As an analysis tool, the guide’s sensemaking and
contributing actions reflect their understanding of the organization’s risk
tolerance. Any discrepancies here need to be examined. It is important to note
that a written risk tolerance statement serves little use if it conflicts with
the actual risk culture in the organization (its true risk tolerance). The
prevalence of a culture of safety (vs. production), where management chooses to
direct their attention and where money gets spent are all signals that the guide
interprets in their own understanding of risk tolerance.
4.2
Core process map
Ski areas or events that inadvertently host BC skiing raise interesting questions at this point. What kind of expectations were set up in advance? What messages were being communicated to potential participants? While the core process as envisioned here revolves around a commercial contract, a similar process can be imagined which generates social expectations or inadvertent duty of care.
Systems based risk management planning is organized around a core process; the central interactions that produce the programs, trips or services the organization offers (Figure 2).
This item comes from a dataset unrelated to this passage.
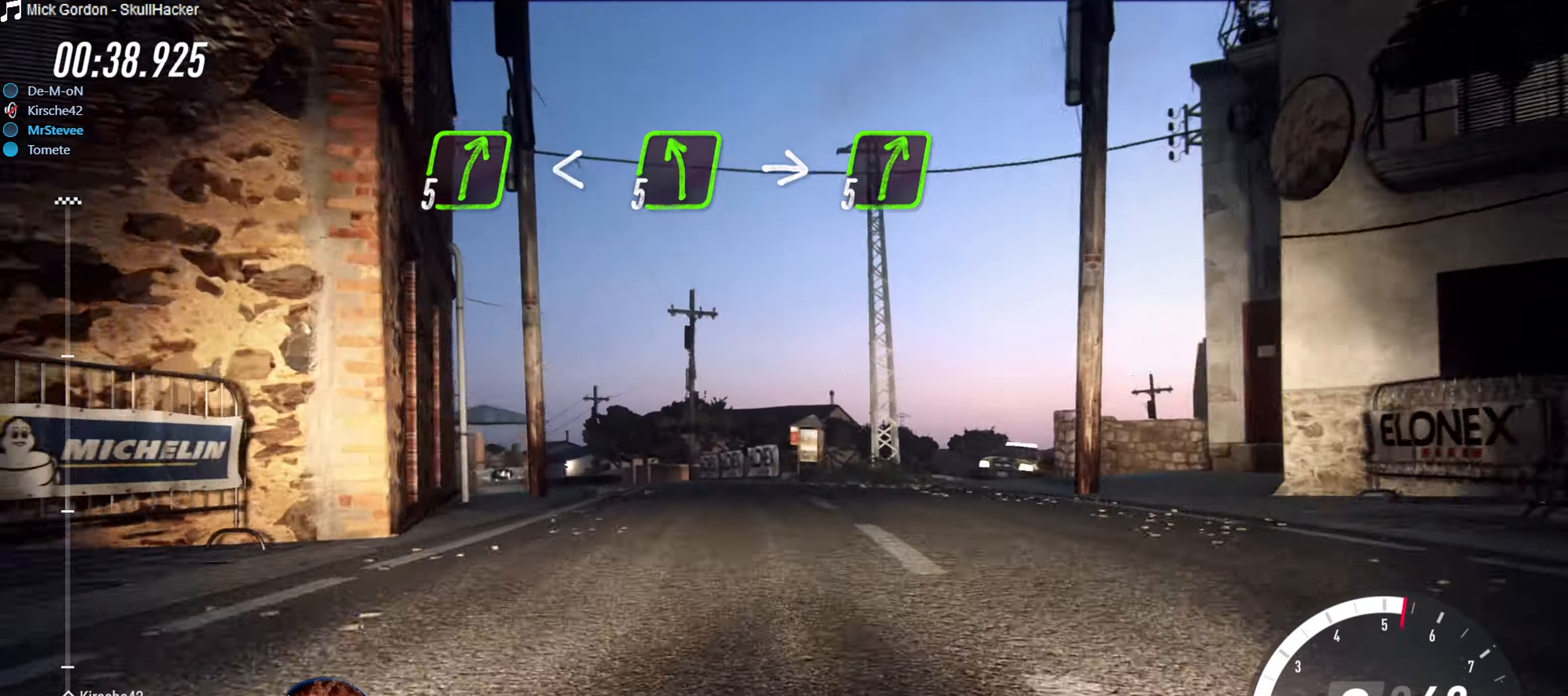
{"buttons": ["R2"], "left_stick": "down-left", "right_stick": "center", "events": [[16, "left_stick", "center"], [116, "left_stick", "down-left"], [233, "left_stick", "center"], [316, "R2", "down"], [450, "left_stick", "down-left"]]}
As it is the focal point of systems based planning, analyzing the core process map in detail looks for gaps, failures or inadequate system performance standards that may have created latent conditions. In effect, this asks the question ‘Did everything perform as it is supposed to?’. Answering no shows a clear break down, but even with the answer yes, there is a follow up question: Is the current vision of how it supposed to work good enough? ‘Good enough’ needs to be related to the organization’s risk tolerance, performance standards / expectations, sense of values, and industry standards. This continues by assessing the seven systems (below).
4.3 Seven systems analysis
Risk management planning is about systems
planning. These systems are turned into processes and routines. These routines
ensure that system and organizational targets are met.What’s more, these systems and routines are
examined in light of the event and guide’s sensemaking, contributing actions,
an assessment of risk tolerance, and the basic interaction of the core process.
This examination looks for more subtle or sophisticated interactions, and
detailed system maps make these points apparent.
4.4 Operational features
If systems provide the structure,
organizations adapt them to their own needs. As operations grow and evolve,
certain operational features may lend themselves to latent errors (Perrow,
1999; Reason, 1997).
Coupling is the amount of slack or free space in an operation or activity. A
tightly scheduled, high volume or tight and efficient operation is more at risk
of error, for the simple fact there is less time to correct them. Small errors
cascade quickly in an environment where things happen quickly – the typical BC
setting. Inserting slack into an operation is always a good idea when it comes
to preventing errors, but is directly at odds with efficiency (an example of
conflict between production and protection).
Operational
consistency, Supervisory
and management models and complexity
creep all play a role. Critical
incident experience is an indicator of future individual and system resiliency.
A system that has been tested is more predictable than one that hasn't been
(even if it failed the first time). Individuals within and the system itself
will have experience recognizing what failure looks like, and either
predict/prevent or effectively manage it prior to escalation (Jackson, 2009).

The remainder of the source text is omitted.